[Start of Attachment]
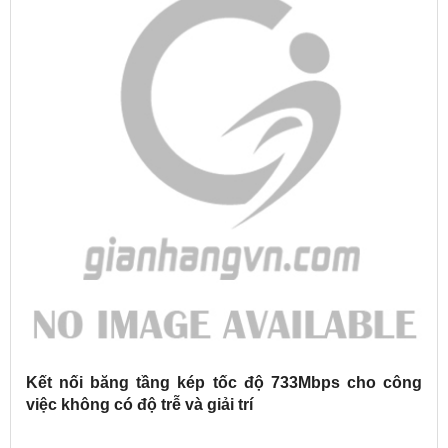
Kết nối băng tầng kép tốc độ 733Mbps cho công
việc không có độ trễ và giải trí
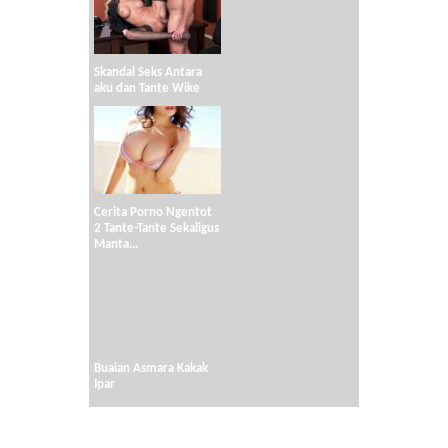
Skandal Seks Antara
aku dan Tante Wike
Cerita Porno Ngentot
2 Tante-Tante Sekaligus
Manta...
Buaian Asmara Kakak
Ipar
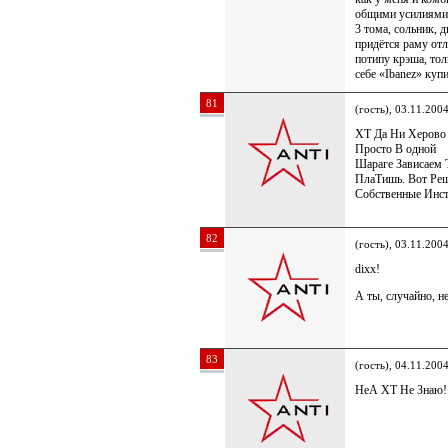
общими усилиями 
3 тома, сольник, д
придётся раму отл
потипу крэша, тол
себе «Ibanez» куп
81
(гость), 03.11.200
XT Да Ни Херово Э
Просто В одной
Шараге Зависаем 
ПлаТишь. Вот Ре
Собственные Инст
82
(гость), 03.11.200
dixx!
А ты, случайно, не
83
(гость), 04.11.200
НеА XT Не Знаю!!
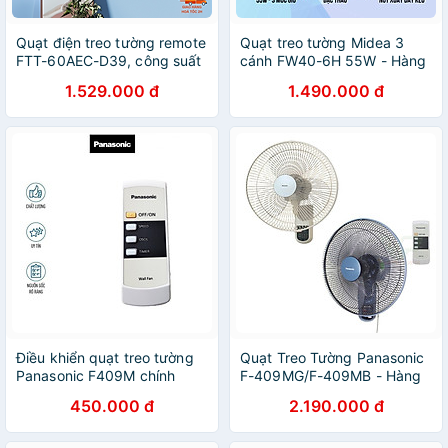
Quạt điện treo tường remote
Quạt treo tường Midea 3
FTT-60AEC-D39, công suất
cánh FW40-6H 55W - Hàng
60W, hoạt động êm ái, hẹn
Chính Hãng
1.529.000 đ
1.490.000 đ
giờ thông minh - hàng chính
hãng Bảo hành 2 năm
Điều khiển quạt treo tường
Quạt Treo Tường Panasonic
Panasonic F409M chính
F-409MG/F-409MB - Hàng
hãng (tặng kèm 2 Pin) -
Chính Hãng
450.000 đ
2.190.000 đ
Hàng chính hãng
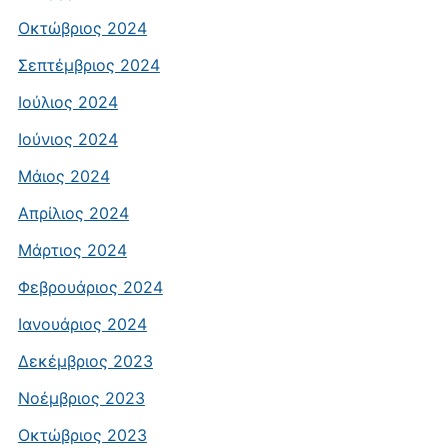
Οκτώβριος 2024
Σεπτέμβριος 2024
Ιούλιος 2024
Ιούνιος 2024
Μάιος 2024
Απρίλιος 2024
Μάρτιος 2024
Φεβρουάριος 2024
Ιανουάριος 2024
Δεκέμβριος 2023
Νοέμβριος 2023
Οκτώβριος 2023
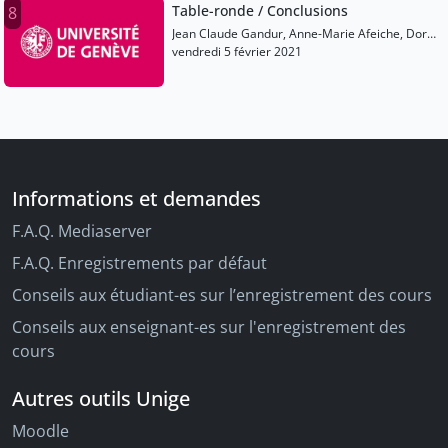
Table-ronde / Conclusions
8
Jean Claude Gandur, Anne-Marie Afeiche, Dora
Janssen, Sophie Delepierre, Mariya Polner,
vendredi 5 février 2021
Corrado Catesi
Informations et demandes
F.A.Q. Mediaserver
F.A.Q. Enregistrements par défaut
Conseils aux étudiant-es sur l’enregistrement des cours
Conseils aux enseignant-es sur l'enregistrement des
cours
Autres outils Unige
Moodle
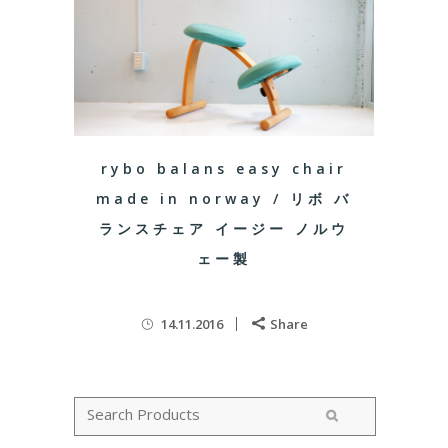
rybo balans easy chair
made in norway / リボ バ
ランスチェア イージー ノルウ
ェー製
14.11.2016
Share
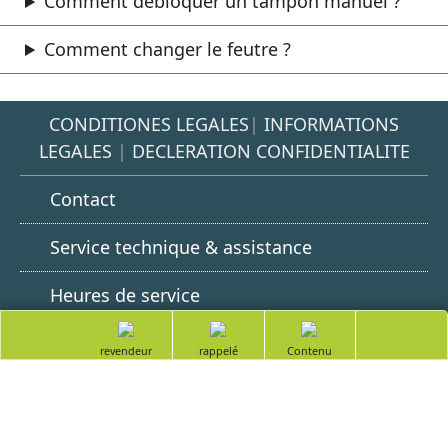
Comment débloquer un tampon manuel ?
Comment changer le feutre ?
CONDITIONES LEGALES
|
INFORMATIONS
LEGALES
|
DECLERATION CONFIDENTIALITE
Contact
Service technique & assistance
Heures de service
totop
Google
LinkedIn
Youtube
Trouver un
Demander à
Table des
Play
revendeur
être rappelé
matières
Certifié selon la norme DIN EN ISO
9001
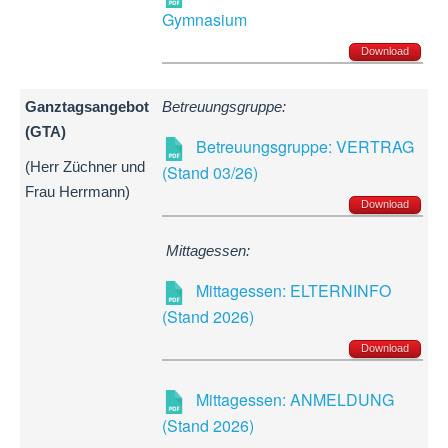
Gymnasium
Download
Ganztagsangebot
Betreuungsgruppe:
(GTA)
Betreuungsgruppe: VERTRAG
(Herr Züchner und
(Stand 03/26)
Frau Herrmann)
Download
Mittagessen:
Mittagessen: ELTERNINFO
(Stand 2026)
Download
Mittagessen: ANMELDUNG
(Stand 2026)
[End of Attachment]
What you are asked to do — The lines to copy run from the line containing "1.490.000 đ" through the end of the data above; copy exactly those, minus the pictures.

Answer below —
1.490.000 đ
giờ thông minh - hàng chính
hãng Bảo hành 2 năm
Điều khiển quạt treo tường
Quạt Treo Tường Panasonic
Panasonic F409M chính
F-409MG/F-409MB - Hàng
hãng (tặng kèm 2 Pin) -
Chính Hãng
450.000 đ
2.190.000 đ
Hàng chính hãng
Οκτώβριος 2024
Σεπτέμβριος 2024
Ιούλιος 2024
Ιούνιος 2024
Μάιος 2024
Απρίλιος 2024
Μάρτιος 2024
Φεβρουάριος 2024
Ιανουάριος 2024
Δεκέμβριος 2023
Νοέμβριος 2023
Οκτώβριος 2023
Table-ronde / Conclusions
8
Jean Claude Gandur, Anne-Marie Afeiche, Dora
Janssen, Sophie Delepierre, Mariya Polner,
vendredi 5 février 2021
Corrado Catesi
Informations et demandes
F.A.Q. Mediaserver
F.A.Q. Enregistrements par défaut
Conseils aux étudiant-es sur l’enregistrement des cours
Conseils aux enseignant-es sur l'enregistrement des
cours
Autres outils Unige
Moodle
rybo balans easy chair
made in norway / リボ バ
ランスチェア イージー ノルウ
ェー製
14.11.2016
Share
Comment débloquer un tampon manuel ?
Comment changer le feutre ?
CONDITIONES LEGALES
|
INFORMATIONS
LEGALES
|
DECLERATION CONFIDENTIALITE
Contact
Service technique & assistance
Heures de service
totop
Google
LinkedIn
Youtube
Trouver un
Demander à
Table des
Play
revendeur
être rappelé
matières
Certifié selon la norme DIN EN ISO
9001
Gymnasium
Download
Ganztagsangebot
Betreuungsgruppe:
(GTA)
Betreuungsgruppe: VERTRAG
(Herr Züchner und
(Stand 03/26)
Frau Herrmann)
Download
Mittagessen:
Mittagessen: ELTERNINFO
(Stand 2026)
Download
Mittagessen: ANMELDUNG
(Stand 2026)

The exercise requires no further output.